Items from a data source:
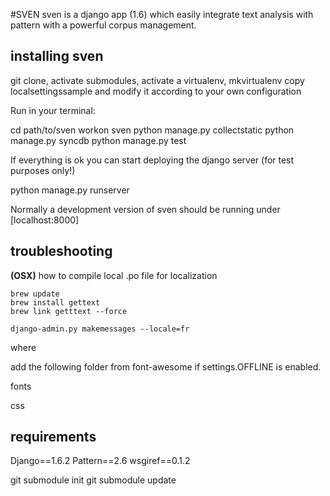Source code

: #SVEN
sven is a django app (1.6) which easily integrate text analysis with pattern with a powerful corpus management.

installing sven
---
git clone, activate submodules, activate a virtualenv, mkvirtualenv
copy localsettingssample and modify it according to your own configuration

Run in your terminal:

  cd path/to/sven
  workon sven
  python manage.py collectstatic
  python manage.py syncdb
  python manage.py test

If everything is ok you can start deploying the django server (for test purposes only!)

  python manage.py runserver

Normally a development version of sven should be running under 
[localhost:8000]
  

troubleshooting
---
__(OSX)__ how to compile local .po file for localization 

	brew update
	brew install gettext
	brew link getttext --force

	django-admin.py makemessages --locale=fr


where 

add the following folder from font-awesome if settings.OFFLINE is enabled.

fonts
	
css

requirements
---

Django==1.6.2
Pattern==2.6
wsgiref==0.1.2



git submodule init
git submodule update
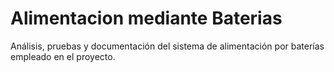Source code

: # Alimentacion mediante Baterias
Análisis, pruebas y documentación del sistema de alimentación por baterías empleado en el proyecto.
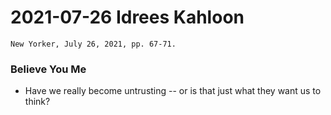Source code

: # 2021-07-26 Idrees Kahloon  
	New Yorker, July 26, 2021, pp. 67-71.
	
### Believe You Me
 - Have we really become untrusting -- or is that just what they want us to think?


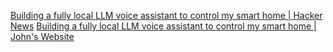 
[Building a fully local LLM voice assistant to control my smart home | Hacker News](https://news.ycombinator.com/item?id=38985152)
[Building a fully local LLM voice assistant to control my smart home | John's Website](https://johnthenerd.com/blog/local-llm-assistant/)
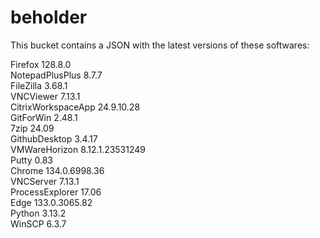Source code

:# beholder
This bucket contains a JSON with the latest versions of these softwares:

Firefox            128.8.0          
NotepadPlusPlus    8.7.7            
FileZilla          3.68.1           
VNCViewer          7.13.1           
CitrixWorkspaceApp 24.9.10.28       
GitForWin          2.48.1           
7zip               24.09            
GithubDesktop      3.4.17           
VMWareHorizon      8.12.1.23531249  
Putty              0.83             
Chrome             134.0.6998.36    
VNCServer          7.13.1           
ProcessExplorer    17.06            
Edge               133.0.3065.82    
Python             3.13.2           
WinSCP             6.3.7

(WORK TO COMPLETE): Repeat the data verbatim, excluding all pictures.

(RESPONSE TO THIS EXERCISE):
Source code

: #SVEN
sven is a django app (1.6) which easily integrate text analysis with pattern with a powerful corpus management.

installing sven
---
git clone, activate submodules, activate a virtualenv, mkvirtualenv
copy localsettingssample and modify it according to your own configuration

Run in your terminal:

  cd path/to/sven
  workon sven
  python manage.py collectstatic
  python manage.py syncdb
  python manage.py test

If everything is ok you can start deploying the django server (for test purposes only!)

  python manage.py runserver

Normally a development version of sven should be running under 
[localhost:8000]
  

troubleshooting
---
__(OSX)__ how to compile local .po file for localization 

	brew update
	brew install gettext
	brew link getttext --force

	django-admin.py makemessages --locale=fr


where 

add the following folder from font-awesome if settings.OFFLINE is enabled.

fonts
	
css

requirements
---

Django==1.6.2
Pattern==2.6
wsgiref==0.1.2



git submodule init
git submodule update
Source code

: # Alimentacion mediante Baterias
Análisis, pruebas y documentación del sistema de alimentación por baterías empleado en el proyecto.
Source code

: # 2021-07-26 Idrees Kahloon  
	New Yorker, July 26, 2021, pp. 67-71.
	
### Believe You Me
 - Have we really become untrusting -- or is that just what they want us to think?


[Building a fully local LLM voice assistant to control my smart home | Hacker News](https://news.ycombinator.com/item?id=38985152)
[Building a fully local LLM voice assistant to control my smart home | John's Website](https://johnthenerd.com/blog/local-llm-assistant/)
Source code

:# beholder
This bucket contains a JSON with the latest versions of these softwares:

Firefox            128.8.0          
NotepadPlusPlus    8.7.7            
FileZilla          3.68.1           
VNCViewer          7.13.1           
CitrixWorkspaceApp 24.9.10.28       
GitForWin          2.48.1           
7zip               24.09            
GithubDesktop      3.4.17           
VMWareHorizon      8.12.1.23531249  
Putty              0.83             
Chrome             134.0.6998.36    
VNCServer          7.13.1           
ProcessExplorer    17.06            
Edge               133.0.3065.82    
Python             3.13.2           
WinSCP             6.3.7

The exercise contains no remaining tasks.